7.4.14

a emboscada.


Não vi "a opinião de José Sócrates" ontem na TV, mas já li por aí o suficiente para perceber o que se passou. Quero dizer: entre os relatos indiferentes (raríssimos, neste caso), os relatos moderada ou ferozmente a favor de Sócrates, e os relatos vibrando mais ou menos intensamente com Rodrigues dos Santos, julgo que não fica nada por perceber. Podem dizer-me que devia ver e ouvir para ajuizar. Discordo: também não preciso ver a cara dos jogadores numa partida de xadrez para perceber o jogo; basta-me ler a notação da própria partida. Sim, porque estamos perante uma partida de um jogo.

A melhor descrição desse jogo deu-a a Zélia M.M. no Facebook: "José Sócrates está a deixar-se cair numa emboscada". Na emboscada há deslealdade (falta de força, moral que seja, para atacar de frente o alvo), malícia (disfarce, faz-de-conta) e um isco (alguma coisa que se deixa colocar no caminho) - e uma dança com a psicologia do atacado. Neste caso, a dança com a psicologia de Sócrates consiste em explorar o facto de ele nunca querer desistir, de nunca querer premiar o infractor. A emboscada está toda na deslealdade da televisão pública, que o convidou para comentador e o trata como um político no activo a abater - usando armas que não emprega para escrutinar nenhum dos governantes de turno. O isco é um qualquer, vestido de jornalista, que se presta à encenação - de preferência, bem escorado numa série de truques, chegando ao cúmulo de meter a rubrica a seco, sem separador nem nada, como se isso evitasse que se soubesse que aquilo era "a opinião de José Sócrates", embora agora se tenha tornado em "a opinião de Rodrigues dos Santos, com um tipo qualquer que apanhámos na rua para bombo da (nossa) festa".

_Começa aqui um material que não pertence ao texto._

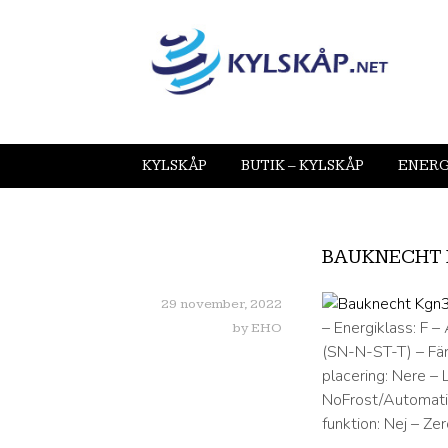
KYLSKÅP
BUTIK – KYLSKÅP
ENERG
BAUKNECHT K
29 november, 2022
– Energiklass: F –
by
EHO
(SN-N-ST-T) – Färg
placering: Nere – 
NoFrost/Automatisk
funktion: Nej – Ze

Se Sócrates fosse um tipo como eu, que não suporto fracos convívios, vinha-se embora. Mesmo que fosse com estrondo. Entretanto, Sócrates não gosta de dar a mão à garotada, que, por alguma razão, gosta toda de se aproximar dele para experimentar uma dentada. Sócrates gosta de os obrigar a ir até ao fim. Mesmo que o cálice, afinal, lhe toque a ele. Nisso consiste a emboscada: se Sócrates fosse um fraco, a RTP não precisava de montar esta cena de deslealdade, malícia e isco. Infelizmente, isto não é apenas um retrato de quem serve os actuais senhores: isto é um triste retrato do estado deste país.